Buyers of wild sockeyes and farmed salmon are pushing back a bit on high prices, according to John Sackton, who publishes the Seafood.com website. That's reflected in the $3.50 paid for the first reds at Copper River in mid-May, down 50 cents from last year's starting price.
A big wild card for North American salmon this summer is the projected 72 million sockeye return to British Columbia's Fraser River. Sackton said Japanese buyers have been somewhat priced out of the sockeye market in recent years because there's been so much demand elsewhere.
A drop in the value of the yen has made it harder for Japanese buyers, who are hoping a big run will open up more opportunities. Even though Japan has been buying less, the country remains an important part of a three-legged stool.
"You've got your U.S. fresh/frozen market, the Japanese market and the European customers.

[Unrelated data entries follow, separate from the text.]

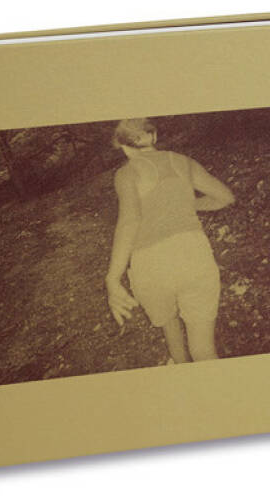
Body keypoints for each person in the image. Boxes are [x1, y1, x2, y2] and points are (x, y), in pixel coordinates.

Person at [106, 118, 235, 363]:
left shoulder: (127, 173)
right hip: (193, 254)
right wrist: (185, 206)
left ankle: (180, 365)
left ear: (123, 147)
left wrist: (112, 278)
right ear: (153, 136)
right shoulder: (183, 162)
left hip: (152, 263)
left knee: (169, 322)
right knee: (204, 351)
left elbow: (130, 221)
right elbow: (225, 197)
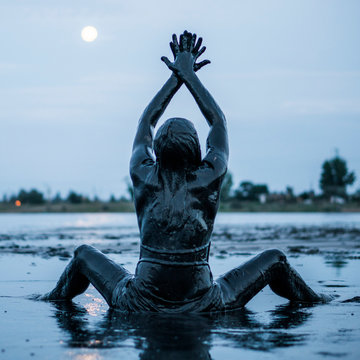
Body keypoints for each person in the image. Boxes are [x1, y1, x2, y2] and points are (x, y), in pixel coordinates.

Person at [39, 31, 332, 312]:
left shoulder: (142, 173)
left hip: (137, 300)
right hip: (205, 302)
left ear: (157, 151)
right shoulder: (209, 175)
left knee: (82, 255)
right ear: (196, 152)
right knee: (276, 260)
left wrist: (174, 77)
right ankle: (316, 301)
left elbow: (146, 123)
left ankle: (53, 299)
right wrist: (189, 74)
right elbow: (218, 123)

If the Japanese part of that equation is a bit cautious because they are hoping to see some big price break at Fraser, they will be slow to commit to contracts ... earlier in the year, and that can put price pressure on everybody," Sackton said.
Timing also will come into play -- the Fraser River run typically arrives in August, several weeks after the big sockeye haul at Bristol Bay.

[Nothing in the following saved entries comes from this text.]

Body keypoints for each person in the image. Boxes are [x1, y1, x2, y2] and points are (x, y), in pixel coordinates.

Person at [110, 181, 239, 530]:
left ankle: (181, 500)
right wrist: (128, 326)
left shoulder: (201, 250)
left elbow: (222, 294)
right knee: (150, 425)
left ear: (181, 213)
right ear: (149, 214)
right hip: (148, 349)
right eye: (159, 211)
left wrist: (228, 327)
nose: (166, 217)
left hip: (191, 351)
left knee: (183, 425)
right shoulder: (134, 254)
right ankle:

"So what this is going to mean this year, in my opinion, is that there will be more uncertainty about what the final price is because you've got a run coming in later," he added.
Big drop in Alaska salmon harvest
Salmon fisheries across the state opened this week, and the streak of warm weather had fish showing up a bit earlier than usual. Bristol Bay's fishing season officially opened Tuesday, and fishermen and processors hurriedly geared up in anticipation of an early sockeye run.

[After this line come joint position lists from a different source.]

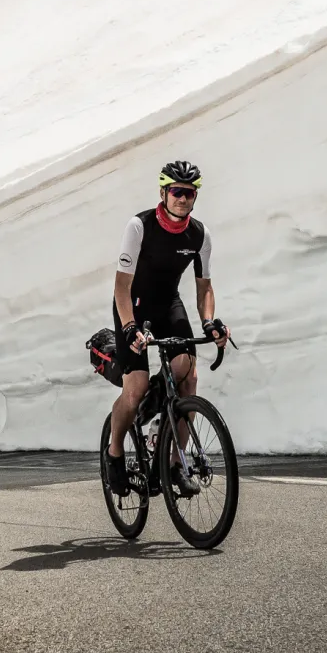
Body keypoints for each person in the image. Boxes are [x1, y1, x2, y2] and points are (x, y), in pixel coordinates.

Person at [104, 160, 231, 498]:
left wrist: (209, 323)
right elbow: (121, 287)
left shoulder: (199, 235)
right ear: (163, 192)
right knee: (134, 390)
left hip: (167, 304)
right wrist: (130, 328)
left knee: (188, 376)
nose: (183, 198)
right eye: (177, 192)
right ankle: (115, 451)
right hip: (133, 305)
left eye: (190, 193)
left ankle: (175, 462)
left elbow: (204, 287)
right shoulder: (139, 226)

No one wants a repeat of last year when the reds arrived eight days sooner than expected and caught many fishermen off guard. South Peninsula salmon fisheries are under way, and Kodiak's season kicked off a bit earlier too.
Southeast trollers have been on the water for spring kings since May 1, and seiners will begin fishing throughout the region June 15.
Alaska's total salmon harvest this season is projected at 133 million fish, down 53 percent from last year's record catch of 283 million fish. That's due to an off year for pink salmon -- this summer's catch of 75 million is a 67 percent decrease from last summer's record take of 226 million humpies. Other salmon projections:
• A 14 percent bump up in sockeyes to nearly 34 million fish
• 4.4 million coho salmon
• Nearly 20 million chums
• A total catch of 79,000 king salmon in areas outside Southeast and Bristol Bay
Track Alaska salmon catches by region and species using Fish and Game's "Blue Sheet." Find it on the Alaska Department of Fish and Game website under Commercial Fisheries/Salmon/Harvest. A weekly in-season summary also charts the progression of all commercial salmon harvests and compares them with the five-year averages.
Lots of other fisheries besides salmon are under way including:
• Halibut longliners have landed 45 percent of their 16 million-pound catch limit with the ports of Homer, Seward and Kodiak getting almost equal shares of landings so far.
• Some 54 percent of the 24 million-pound quota for sablefish has been taken with most deliveries going to Seward.
• Jig fishermen around Kodiak were still tapping away at their 7.3 million-pound cod quota.
Fascinating ugly fish
One of Alaska's ugliest and most abundant fish will be tracked for the first time by federal managers. Little is known about the life history of the deep-dwelling giant grenadier, which can exceed 6 feet in length.
Trawl surveys by NOAA Fisheries in the Bering Sea and Gulf of Alaska have shown that grenadiers are the most abundant fish, in terms of weight, in depths from 600 to 3,000 feet and have been caught deeper than 6,000 feet. The fish are most commonly taken as bycatch in the sablefish longline and Greenland turbot fisheries.
Sketchy catch data estimates that 35.2 million pounds of grenadiers are discarded annually, with every fish perishing due to the pressure difference between the depths and the surface.
"There really is not a lot known on their niche in the ecosystem, but just the fact that they are so abundant, they likely have a large impact on other species," said Cara Rodgveller, a biologist at the Auke Bay Laboratory in Juneau. "They are most likely feeding off both fish and invertebrates, and also as a prey species for other fish."
There have been attempts to develop a fishery for giant grenadier, but because of their jelly-like flesh quality, high water content and low fat levels, there has been little interest. There is currently no directed fishery for the grenadiers.